Regarding any technical violations, I doubt that it amounts to anything more than a non-material breach as the spirit of the license is being followed, it would seem to me that if someone was using Wikipedia under the GNU FDL license that if they linked back to the page they got the material from and put a link to the page history for the authorship requirement that would show substantial compliance with the license, even without the link to the page history anyone who links back to the Wikipedia page is probably complying in a way to give all third parties sufficient notice to know that it is a copyleft license with original material and attribution being preserved.

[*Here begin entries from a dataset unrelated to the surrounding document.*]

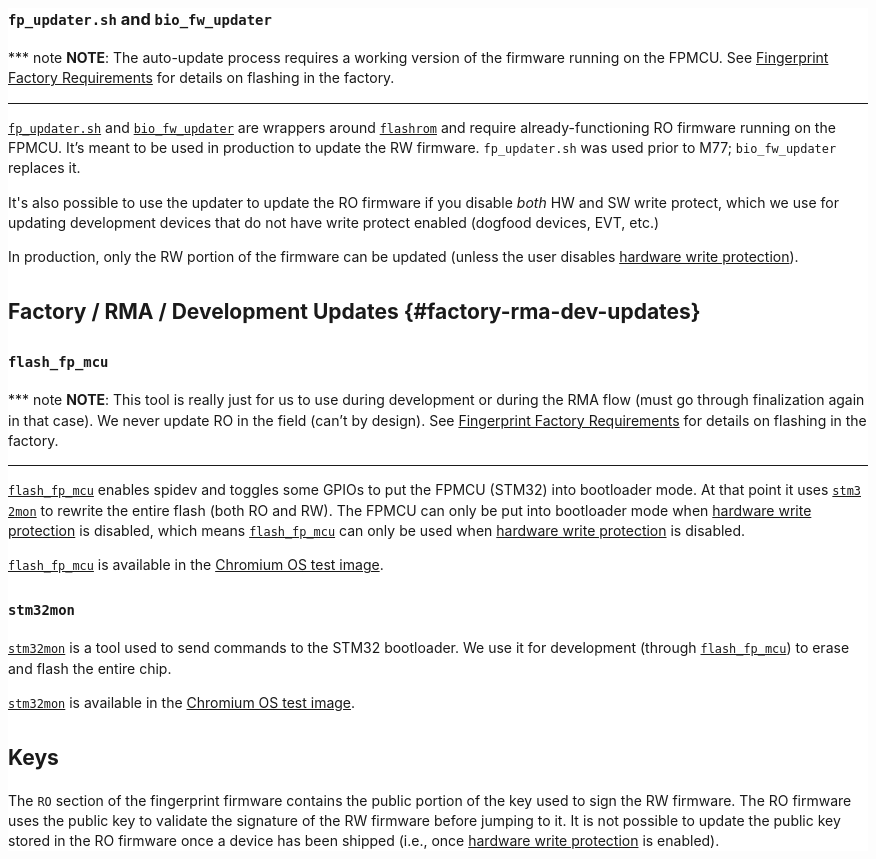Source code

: ### `fp_updater.sh` and `bio_fw_updater`


*** note
**NOTE**: The auto-update process requires a working version of the firmware
running on the FPMCU. See [Fingerprint Factory Requirements] for details on
flashing in the factory.
***


[`fp_updater.sh`] and [`bio_fw_updater`] are wrappers around [`flashrom`] and
require already-functioning RO firmware running on the FPMCU. It’s meant to be
used in production to update the RW firmware. `fp_updater.sh` was used prior to
M77; `bio_fw_updater` replaces it.

It's also possible to use the updater to update the RO firmware if you disable
*both* HW and SW write protect, which we use for updating development devices
that do not have write protect enabled (dogfood devices, EVT, etc.)

In production, only the RW portion of the firmware can be updated (unless the
user disables [hardware write protection]).

## Factory / RMA / Development Updates {#factory-rma-dev-updates}

### `flash_fp_mcu`


*** note
**NOTE**: This tool is really just for us to use during development or during
the RMA flow (must go through finalization again in that case). We never update
RO in the field (can’t by design). See [Fingerprint Factory Requirements] for
details on flashing in the factory.
***


[`flash_fp_mcu`] enables spidev and toggles some GPIOs to put the FPMCU (STM32)
into bootloader mode. At that point it uses [`stm32mon`] to rewrite the entire
flash (both RO and RW). The FPMCU can only be put into bootloader mode when
[hardware write protection] is disabled, which means [`flash_fp_mcu`] can only
be used when [hardware write protection] is disabled.

[`flash_fp_mcu`] is available in the [Chromium OS test image].

### `stm32mon`

[`stm32mon`] is a tool used to send commands to the STM32 bootloader. We use it
for development (through [`flash_fp_mcu`]) to erase and flash the entire chip.

[`stm32mon`] is available in the [Chromium OS test image].

## Keys

The `RO` section of the fingerprint firmware contains the public portion of the
key used to sign the RW firmware. The RO firmware uses the public key to
validate the signature of the RW firmware before jumping to it. It is not
possible to update the public key stored in the RO firmware once a device has
been shipped (i.e., once [hardware write protection] is enabled).


[`common/fpsensor`]: https://chromium.googlesource.com/chromiumos/platform/ec/+/master/common/fpsensor/
[`driver/fingerprint`]: https://chromium.googlesource.com/chromiumos/platform/ec/+/master/driver/fingerprint
[`nocturne_fp`]: https://chromium.googlesource.com/chromiumos/platform/ec/+/refs/heads/master/board/nocturne_fp/
[`nami_fp`]: https://chromium.googlesource.com/chromiumos/platform/ec/+/refs/heads/master/board/nami_fp/
[`hatch_fp`]: https://chromium.googlesource.com/chromiumos/platform/ec/+/refs/heads/master/board/hatch_fp/
[`bloonchipper`]: https://chromium.googlesource.com/chromiumos/platform/ec/+/refs/heads/master/board/bloonchipper/
[`dartmonkey`]: https://chromium.googlesource.com/chromiumos/platform/ec/+/refs/heads/master/board/dartmonkey/
[hardware write protection]: ../write_protection.md
[`flash_fp_mcu`]: https://chromium.googlesource.com/chromiumos/platform/ec/+/master/util/flash_fp_mcu
[`stm32mon`]: https://chromium.googlesource.com/chromiumos/platform/ec/+/e1f3f89e7ea7945adddd0c2e6838f5e59856cff2/util/stm32mon.c#14
[`futility`]: https://chromium.googlesource.com/chromiumos/platform/vboot_reference/+/master/futility/
[`sign_official_build.sh`]: https://chromium.googlesource.com/chromiumos/platform/vboot_reference/+/master/scripts/image_signing/sign_official_build.sh
[vboot_key_id]: https://chromium.googlesource.com/chromiumos/platform/vboot_reference/+/e7db36856ce418552637d1981c173d22dfe5bf39/firmware/2lib/include/2id.h#5
[vb2_public_key]: https://chromium.googlesource.com/chromiumos/platform/vboot_reference/+/e7db36856ce418552637d1981c173d22dfe5bf39/firmware/2lib/include/2rsa.h#14
[chatty-firmware-q]: https://groups.google.com/a/google.com/d/msg/chromeos-chatty-firmware/ZSg423wsFPg/26UbdGwjFQAJ
[`fp_updater.sh`]: http://go/cros-fp-updater-nocturne-source
[`bio_fw_updater`]: https://chromium.googlesource.com/chromiumos/platform2/+/refs/heads/master/biod/tools
[`flashrom`]: https://chromium.googlesource.com/chromiumos/third_party/flashrom/
[STM32F412]: https://www.st.com/resource/en/reference_manual/dm00180369.pdf
[STM32H743]: https://www.st.com/resource/en/reference_manual/dm00314099.pdf
[`board/nocturne_fp/dev_key.pem`]: https://chromium.googlesource.com/chromiumos/platform/ec/+/master/board/nocturne_fp/dev_key.pem
[`timberslide`]: https://chromium.googlesource.com/chromiumos/platform2/+/master/timberslide
[cros_ec_debugfs]: https://chromium.googlesource.com/chromiumos/third_party/kernel/+/9db44685934a2e4bc9180ea2de87a6c429672395/drivers/platform/chrome/cros_ec_debugfs.c
[Fingerprint Factory Requirements]: ./fingerprint-factory-requirements.md
[Chromium OS test image]: https://chromium.googlesource.com/chromiumos/platform/factory/+/master/README.md#building-test-image
[Chrome OS Config]: https://chromium.googlesource.com/chromiumos/platform2/+/master/chromeos-config/README.md
[Chrome OS Config fingerprint]: https://chromium.googlesource.com/chromiumos/platform2/+/refs/heads/master/chromeos-config/README.md#fingerprint
[section on testing properties]: https://chromium.googlesource.com/chromiumos/platform2/+/refs/heads/master/chromeos-config/README.md#adding-and-testing-new-properties
[Chrome OS board]: https://chromium.googlesource.com/chromiumos/docs/+/master/developer_guide.md#Select-a-board
[biod chromium-os]: https://chromium.googlesource.com/chromiumos/overlays/chromiumos-overlay/+/4ea72b588af3394cb9fd1c330dcf726472183dfd/virtual/target-chromium-os/target-chromium-os-1.ebuild#154
[hatch make.defaults]: https://chromium.googlesource.com/chromiumos/overlays/board-overlays/+/2f075f0e7ce09d3eb460f3c529da463a6201276c/overlay-hatch/profiles/base/make.defaults#22
[Hatch baseboard `make.defaults`]: https://chrome-internal.googlesource.com/chromeos/overlays/baseboard-hatch-private/+/refs/heads/master/profiles/base/make.defaults#17
[hatch model.yaml]: https://chrome-internal.googlesource.com/chromeos/overlays/overlay-hatch-private/+/master/chromeos-base/chromeos-config-bsp-hatch-private/files/model.yaml
[`ec_extras` attribute]: https://chromium.googlesource.com/chromiumos/platform2/+/refs/heads/master/chromeos-config/README.md#build_targets
[FPMCU_FIRMWARE make.defaults]: https://chromium.googlesource.com/chromiumos/overlays/chromiumos-overlay/+/4ea72b588af3394cb9fd1c330dcf726472183dfd/profiles/base/make.defaults#157
[`USE` flag]: https://devmanual.gentoo.org/general-concepts/use-flags/index.html
[`USE` flags]: https://devmanual.gentoo.org/general-concepts/use-flags/index.html
[biod release firmware]: https://chromium.googlesource.com/chromiumos/overlays/chromiumos-overlay/+/4ea72b588af3394cb9fd1c330dcf726472183dfd/chromeos-base/biod/biod-9999.ebuild#49
[`chromeos-firmware-fpmcu` ebuild]: https://chrome-internal.googlesource.com/chromeos/overlays/chromeos-overlay/+/refs/heads/master/chromeos-base/chromeos-firmware-fpmcu/chromeos-firmware-fpmcu-9999.ebuild
[firmware ebuild]: https://chrome-internal.googlesource.com/chromeos/overlays/chromeos-overlay/+/refs/heads/master/chromeos-base/chromeos-firmware-fpmcu/chromeos-firmware-fpmcu-9999.ebuild#40
[`chromeos-fpmcu-release*` ebuilds]: https://chromium.googlesource.com/chromiumos/overlays/chromiumos-overlay/+/master/sys-firmware
[internal manifest]: https://chromium.googlesource.com/chromiumos/docs/+/master/developer_guide.md#get-the-source-code
[Unit Tests]: ../unit_tests.md
[run the unit tests]: ../unit_tests.md#running
[Measuring Power]: ./fingerprint-dev-for-partners.md#measure-power
[dragonclaw]: ./fingerprint-dev-for-partners.md#fpmcu-dev-board
[FPC 1145]: ../../driver/fingerprint/fpc/libfp/fpc1145_private.h
[FPC 1025]: ../../driver/fingerprint/fpc/bep/fpc1025_private.h
[FPC 1145 Template Size]: https://chromium.googlesource.com/chromiumos/platform/ec/+/127521b109be8aac352e80e319e46ed123360408/driver/fingerprint/fpc/libfp/fpc1145_private.h#46
[FPC 1025 Template Size]: https://chromium.googlesource.com/chromiumos/platform/ec/+/127521b109be8aac352e80e319e46ed123360408/driver/fingerprint/fpc/bep/fpc1025_private.h#44
[Dragonclaw v0.2]: ./fingerprint-dev-for-partners.md#fpmcu-dev-board
[Icetower v0.2]: ./fingerprint-dev-for-partners.md#fpmcu-dev-board
[Nucleo F412ZG]: https://www.digikey.com/en/products/detail/stmicroelectronics/NUCLEO-F412ZG/6137573
[Nucleo H743ZI2]: https://www.digikey.com/en/products/detail/stmicroelectronics/NUCLEO-H743ZI2/10130892
[CBI Info]: https://chromium.googlesource.com/chromiumos/docs/+/HEAD/design_docs/cros_board_info.md
[Chrome OS Config SKU]: https://chromium.googlesource.com/chromiumos/platform2/+/HEAD/chromeos-config/README.md#identity
[Chrome OS Project Configuration]: https://chromium.googlesource.com/chromiumos/config/+/HEAD/README.md
[Starlark]: https://docs.bazel.build/versions/master/skylark/language.html
[`create_fingerprint`]: https://chromium.googlesource.com/chromiumos/config/+/e1fa0d7f56eb3dd6e9378e4326de086ada46b7d3/util/hw_topology.star#444
[Morphius `config.star`]: https://chrome-internal.googlesource.com/chromeos/project/zork/morphius/+/593b657a776ed6b320c826916adc9cd845faf709/config.star#85
[regenerate the config]: https://chromium.googlesource.com/chromiumos/config/+/HEAD/README.md#making-configuration-changes-for-your-project
[`CLFactory`]: https://chromium.googlesource.com/chromiumos/config/+/HEAD/README.md#making-bulk-changes-across-repos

When someone posts material on the wikipedia web site unless they licencing it (i.e. getting it from a GNU FDL source), they have the right to post it in any form they want, it is anyone who uses Wikipedia texts that is bound by the GNU FDL, not Wikipedia "itself". Regarding cutting and pasting between pages one could interpret the licence that someone gives Wikipedia as including such broad editing rights, certainly their is an non-exclusive license given to have one's texts posted on Wikipedia, however, moving it between pages does prevent one from knowing the attribution of the author unless someone figures out where the original page history resides. As the license granted to Wikipedia includes merciless editing, that should include moving the text to the place it belongs (if posted on the wrong page). Quaere: Is moving large blocks of a page a violation of this license granted to Wikipedia? Certainly the person who posted the material knows that it could be so moved so why shouldn't it be movable? alex756 ----- Original Message ----- "Andre Engels" engels@uni-koblenz.de said on Wednesday, August 06, 2003 3:40 AM
It seems that the smallest amount of broken rules comes when we consider Wikipedia as a "Collection of Documents" rather than "Combined Documents"
or
a single document, but in any case we break:
4B: We do not list the author of the last version plus at least five
authors
of the old version on the title page.
4E: We do not add a copyright notice each time a new document is created. 4F+addendum: The license notice of Wikipedia is not in the prescribed
form,
and it is not put on the title page
4I: Our history section is called "<title> Revision history" rather than "History".